Article 12 – Termination and cancellation
12.1. Without prejudice to the provisions of Section 6:265 of the Dutch Civil Code, NCT has the right to terminate the agreement concluded with the Buyer, without any obligation to pay damages and without any obligations for NCT to cancel the agreement, in the event that:
a) the Buyer is declared bankrupt, files for bankruptcy or if his/her bankruptcy is filed for;
b) the Buyer applies for a (provisional) moratorium or goes into liquidation;
c) attachment is made of the assets of the Buyer or a part thereof;
d) the car has not been collected by the Buyer within 6 weeks of its arrival at NCT (the Buyer then must pay for any damage incurred by NCT).
12.2. Unless the supplier agrees with a (partial) cancellation in writing, the cancellation of a brokerage or purchase agreement which has been formed is not possible. If the supplier agrees to a (partial) cancellation, the Buyer is entitled to wholly or in part cancel (give notice to terminate) the agreement by means of written statement directed at NCT, on a payment of 15% of the agreed order sum which corresponds with the part of the agreement that has been cancelled. The cancellation only comes into effect after the above payment has been received by NCT.

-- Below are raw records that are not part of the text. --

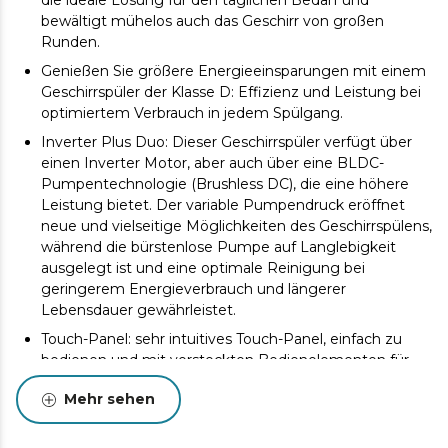
die ideale Lösung für den täglichen Bedarf und
bewältigt mühelos auch das Geschirr von großen
Runden.
Genießen Sie größere Energieeinsparungen mit einem
Geschirrspüler der Klasse D: Effizienz und Leistung bei
optimiertem Verbrauch in jedem Spülgang.
Inverter Plus Duo: Dieser Geschirrspüler verfügt über
einen Inverter Motor, aber auch über eine BLDC-
Pumpentechnologie (Brushless DC), die eine höhere
Leistung bietet. Der variable Pumpendruck eröffnet
neue und vielseitige Möglichkeiten des Geschirrspülens,
während die bürstenlose Pumpe auf Langlebigkeit
ausgelegt ist und eine optimale Reinigung bei
geringerem Energieverbrauch und längerer
Lebensdauer gewährleistet.
Touch-Panel: sehr intuitives Touch-Panel, einfach zu
bedienen und mit versteckten Bedienelementen für
ein eleganteres und saubereres Design.
Mehr sehen
6 Programme. Wählen Sie das Programm, das Ihren
Bedürfnissen am besten entspricht, je nachdem, was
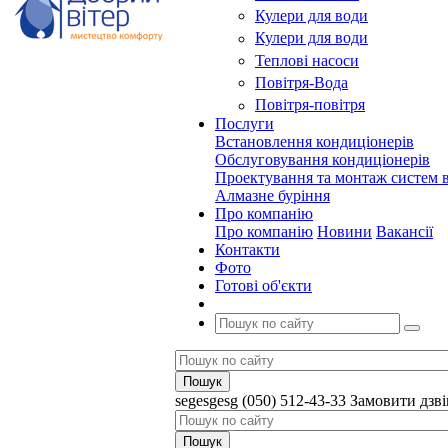
Кулери для води
Кулери для води
Теплові насоси
Повітря-Вода
Повітря-повітря
Послуги
Встановлення кондиціонерів
Обслуговування кондиціонерів
Проектування та монтаж систем в
Алмазне буріння
Про компанію
Про компанію
Новини
Вакансії
Контакти
Фото
Готові об'єкти
segesgesg
(050) 512-43-33
Замовити дзв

Article 13 – Applicable law and disputes
13.1. All offers from, and agreements with, NCT are exclusively governed by Dutch law, with the exception of the Vienna Sales Convention.
13.2. Any disputes, including those considered as such by only one party, arising from or relating to the agreement the Conditions apply to or relating to the Conditions itself and the interpretation or the implementation of the Conditions, both of a factual and legal nature, will exclusively be judged by the competent court of the Midden-Nederland Court District, unless NCT prefers to submit the dispute to the competent court in the place of residence or the place of business of the Buyer. If the Buyer is a consumer and not domiciled in the Midden-Nederland Court District, the Buyer has the right, within 1 month after NCT announced in writing that it will conduct legal proceedings before the competent court in the Midden-Nederland Court District, to inform NCT that he/she wishes to conduct legal proceedings before the Court competent according to the law.
Article 14 – Inconsistency between the Dutch text and the translation
In the event of inconsistency between the text of these Conditions in the Dutch language and, in the relevant case, that in a different language, the Dutch version shall be binding.